Si une simple vidange imposée ne représente pas une dépense phénoménale, l’obligation de changer une fosse impose un tout autre budget. Aussi, certaines aides sont-elles proposées pour faire face à ce financement imprévu.

 

  • Eco-prêt à taux zéro
    Il est destiné aux propriétaires de résidence principale.
    Il ne dépend d’aucune condition de ressources.
    Il concerne la réhabilitation d’un système d’assainissement collectif par un principe non consommateur d’énergie.
    Il vise les logements construit depuis plus de 2 ans.
    Les travaux doivent être effectués par un professionnel (pas nécessairement RGE).
    Le montant maximal accordé est de 10.000 € et sur un remboursement maximal de 15 ans.
    Pendant le remboursement, le logement ne peut pas devenir résidence secondaire, ni location saisonnière ni local professionnel ou commercial.
    Cet éco-prêt ne vous enlève pas le droit à un second éco-prêt pour l’isolation ou le chauffage.
     
  • TVA réduite à 10 %
    Dans le même cadre d’habitation et de logement terminé depuis plus de 2 ans, vous aurez droit à cette TVA réduite.
    Les travaux doivent être fournis et réalisés par un professionnel.
     
  • Subventions Agence NAtionale de l’Habitat (ANAH)
    Elles sont proposées sous conditions de ressources.
    Elles peuvent parfois couvrir jusqu’à 50 % du projet selon les aides “Habiter serein”, “Habiter sain” et “Habiter mieux”.
     
  • Aides territoriales
    Certaines communes ou départements peuvent parfois proposer ces aides.
     
  • Caisse d’Allocations Familiales
    Dans le cadre d’habitation principale, un prêt à l’amélioration de l’habitat existe pour ceux qui perçoivent déjà une prestation CAF.
     
  • Agence de l’eau
    Selon l’agence dont vous dépendez, il est possible qu’une aide vous soit également attribuée dans ce domaine.
     
  • Caisses de retraite
    Pour les retraités, et proposées par certaines caisses, ces aides ou subventions peuvent également venir augmenter le panel.

 

Prix de l’entretien de la fosse septique

L’entretien de la fosse septique est une obligation au moins tous les 4 ans, qui entre dans le domaine de la conformité.

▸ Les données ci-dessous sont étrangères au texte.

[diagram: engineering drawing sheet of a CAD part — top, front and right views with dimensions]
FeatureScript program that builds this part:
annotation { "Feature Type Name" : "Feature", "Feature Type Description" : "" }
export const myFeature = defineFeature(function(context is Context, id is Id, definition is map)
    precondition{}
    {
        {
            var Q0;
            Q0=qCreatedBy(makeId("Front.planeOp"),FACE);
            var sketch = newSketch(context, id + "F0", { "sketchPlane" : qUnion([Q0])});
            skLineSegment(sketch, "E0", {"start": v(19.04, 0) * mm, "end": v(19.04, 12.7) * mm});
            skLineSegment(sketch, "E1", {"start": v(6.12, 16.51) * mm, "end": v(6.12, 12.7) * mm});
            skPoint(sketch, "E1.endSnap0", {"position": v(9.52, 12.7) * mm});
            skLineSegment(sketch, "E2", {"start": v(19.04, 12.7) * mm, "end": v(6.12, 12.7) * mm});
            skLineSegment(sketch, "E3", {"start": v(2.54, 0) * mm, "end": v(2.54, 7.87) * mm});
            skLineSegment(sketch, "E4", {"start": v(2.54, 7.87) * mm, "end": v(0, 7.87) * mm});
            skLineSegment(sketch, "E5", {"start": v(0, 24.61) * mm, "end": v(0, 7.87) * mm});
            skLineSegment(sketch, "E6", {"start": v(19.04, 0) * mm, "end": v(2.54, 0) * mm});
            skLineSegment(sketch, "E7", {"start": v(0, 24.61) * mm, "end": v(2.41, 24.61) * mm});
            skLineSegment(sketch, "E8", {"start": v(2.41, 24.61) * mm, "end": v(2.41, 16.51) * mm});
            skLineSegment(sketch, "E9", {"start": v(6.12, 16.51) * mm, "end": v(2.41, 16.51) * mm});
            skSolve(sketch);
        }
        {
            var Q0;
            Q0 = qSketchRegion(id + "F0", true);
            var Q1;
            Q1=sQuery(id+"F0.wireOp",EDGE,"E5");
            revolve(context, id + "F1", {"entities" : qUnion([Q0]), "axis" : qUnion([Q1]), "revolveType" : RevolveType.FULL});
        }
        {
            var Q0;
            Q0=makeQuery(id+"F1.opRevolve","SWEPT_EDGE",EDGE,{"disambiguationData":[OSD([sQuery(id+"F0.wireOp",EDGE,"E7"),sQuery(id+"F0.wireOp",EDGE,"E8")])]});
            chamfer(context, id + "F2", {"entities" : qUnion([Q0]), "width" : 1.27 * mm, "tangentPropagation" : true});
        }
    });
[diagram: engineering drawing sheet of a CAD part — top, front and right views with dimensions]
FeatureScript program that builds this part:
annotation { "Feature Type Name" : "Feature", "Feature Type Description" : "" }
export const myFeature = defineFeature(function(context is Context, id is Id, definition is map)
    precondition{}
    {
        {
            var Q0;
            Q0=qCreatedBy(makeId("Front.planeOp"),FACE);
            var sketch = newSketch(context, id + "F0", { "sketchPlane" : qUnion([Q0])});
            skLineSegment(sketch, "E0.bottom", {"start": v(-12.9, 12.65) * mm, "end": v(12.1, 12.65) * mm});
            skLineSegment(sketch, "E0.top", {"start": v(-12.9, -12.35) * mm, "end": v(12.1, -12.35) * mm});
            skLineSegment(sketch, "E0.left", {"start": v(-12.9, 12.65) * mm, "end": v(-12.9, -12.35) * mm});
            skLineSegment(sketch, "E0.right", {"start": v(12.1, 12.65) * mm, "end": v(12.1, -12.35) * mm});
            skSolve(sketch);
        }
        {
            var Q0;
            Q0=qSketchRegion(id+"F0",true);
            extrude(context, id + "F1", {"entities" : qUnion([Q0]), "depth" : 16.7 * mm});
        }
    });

Mais, selon le nombre d’occupants d’une maison et selon le dimensionnement de la cuve, il est parfois souhaitable de le réaliser tous les 2 ans. Le technicien SPANC, lors de son contrôle, peut d’ailleurs juger indispensable cet entretien si les boues atteignent 50 % du volume de la cuve.

 

Au cours de son intervention, le vidangeur agréé par le SPANC enlèvera les boues, se chargera du nettoyage de la cuve, des canalisations et des filtres.

 

Un tel processus est facturé de 150 à 300 € environ, un certificat vous étant délivré à l’issue de l’opération avec un compte rendu qui permettra au SPANC, lors de son contrôle suivant, d’en prendre connaissance.